Dr. Munk gave a fantastic overview of the security landscape. Dr. Munk said to DIGIT: “Researchers know what is at stake and they are generally good a protecting their data. They are using encrypting software to protect their material and they back up their research on secure servers. Moreover, universities are providing researchers with a wide range of security software. However, when humans are involved, mistakes are likely to happen which unintentionally opens the entire system to hackers. People forget to protect material or use older, not updated, security software.
“Currently, there is a growing number of spam and phishing emails circulated at universities. These emails addresses are similar to the universities own email address. As a result, the emails do not look suspicious and therefore, emails are opened which can trigger compromising software. Universities are working hard to spread information about these spam/phishing emails as well as constantly updating the internal security system. Yet, there are other threats to the systems. For example, the whole idea of having unrestricted access can make the system more vulnerable to hackers; just as well as students and staff members using own devices plugged into the university system constitutes a security risk.

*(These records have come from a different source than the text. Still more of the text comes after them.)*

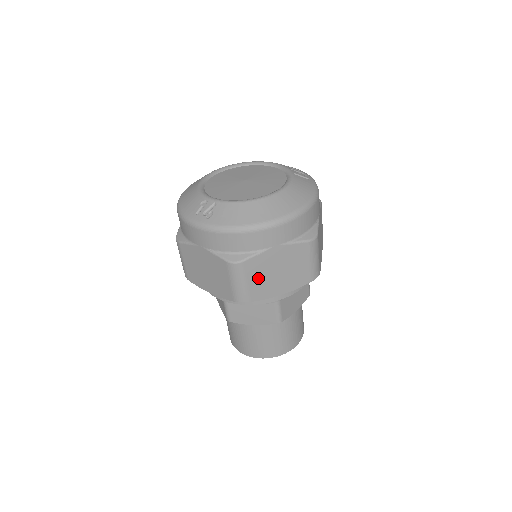
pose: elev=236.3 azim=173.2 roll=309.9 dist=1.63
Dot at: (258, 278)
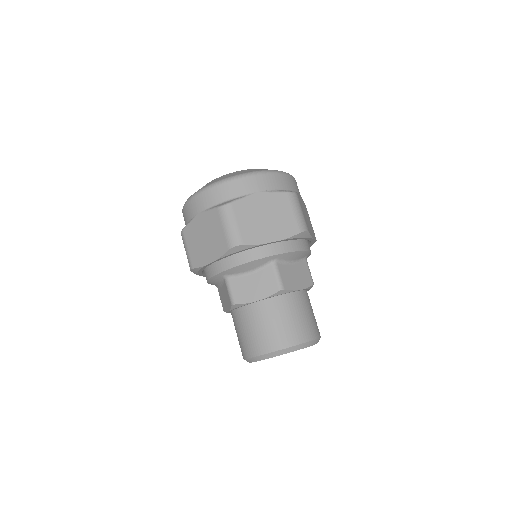
Dot at: (247, 221)
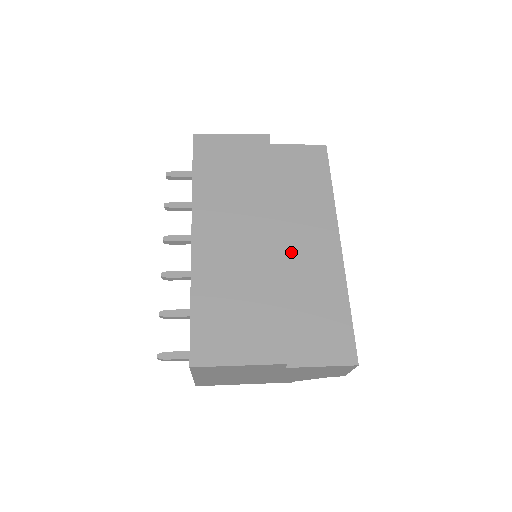
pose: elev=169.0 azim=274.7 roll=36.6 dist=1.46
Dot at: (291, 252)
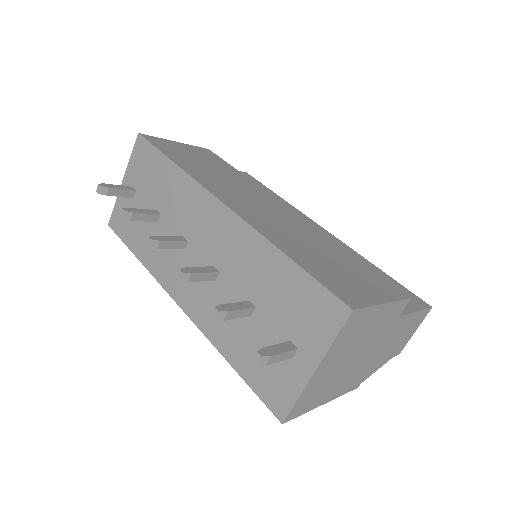
Dot at: occluded
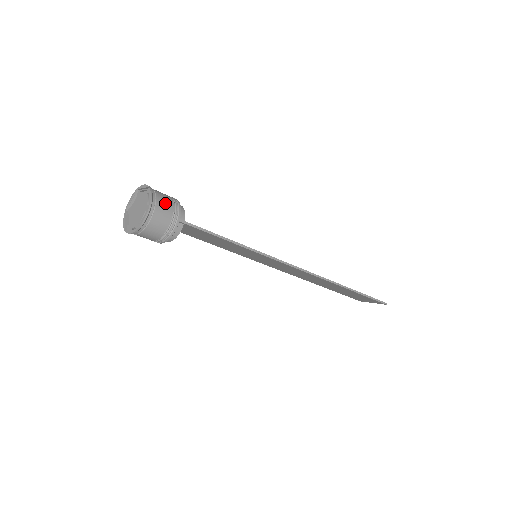
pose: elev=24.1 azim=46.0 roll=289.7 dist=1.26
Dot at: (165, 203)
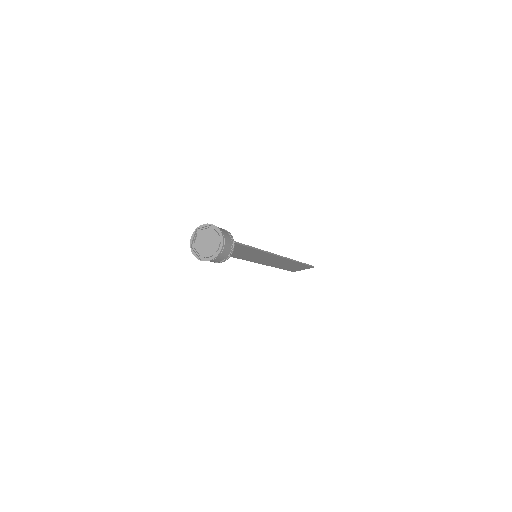
Dot at: (225, 232)
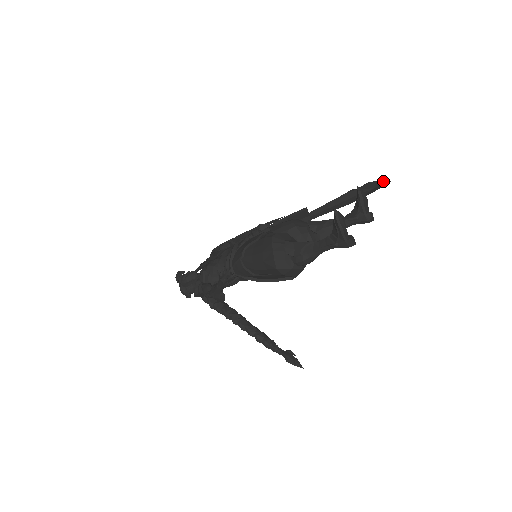
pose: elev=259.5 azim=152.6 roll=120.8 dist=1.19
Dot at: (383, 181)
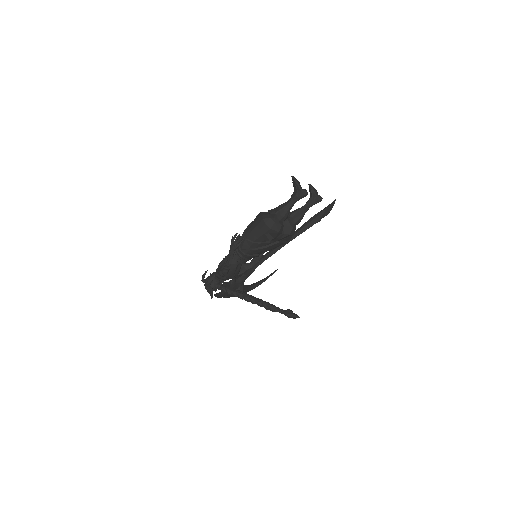
Dot at: (332, 202)
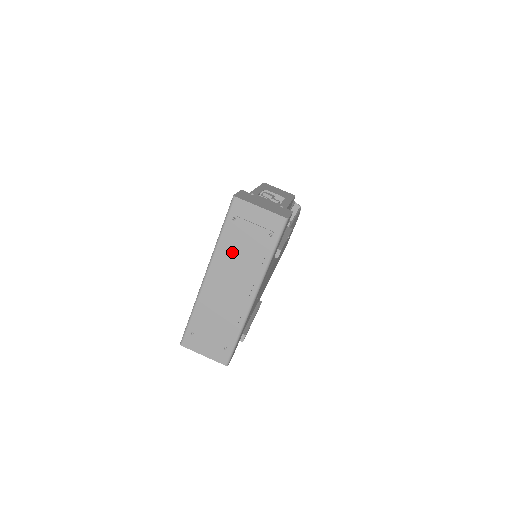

“Staff members and students are being warned about the risk of phishing emails, data losses and other forms of disruption to internal systems. However, it is worrying that this trend of hacking universities is continuing to grow despite the efforts of the universities to keep these systems safe. The question is, do the users of the university’s internal system know enough about how to use the system safely? Do the users have enough information about the different threats they face? And do the users know enough about how they can avoid compromising the system? It is not enough just to warn the users; cyber security education should be a requirement to everyone before accessing the system for the first time. This training should be followed up on a regular basis. At the moment, there is not enough basic cyber awareness and education available about all the risks of using the university system.
“Nevertheless, it is not only the lack of security knowledge among students and staff members which can cause disruption. The Internet-of-Things is a new route for hackers to gain access to the university system. According to the Verizon 2017 Data Breach Digest, an unnamed university was attacked by 5,000 campus devices from its vending machines to light sensors, “and all IOT devices”. The IoT is an area which largely is unregulated and unprotected. Smart light bulbs, alarms, smart TV, smart whiteboards, sensors, vending machines, are just a few examples of devices which are linked to the internet, but these devices are generally not considered to be dangerous. Instead, to monitor and manage a campus, everything from light bulbs to vending machines is connected to the network for ease of management and improved efficiency. What is often overlooked is that the IoT forms a similar threat to the university’s internal system as ordinary computing devices. Yet, the IoT is unprotected but interconnected to the internal system at universities – and hackers are aware of that.”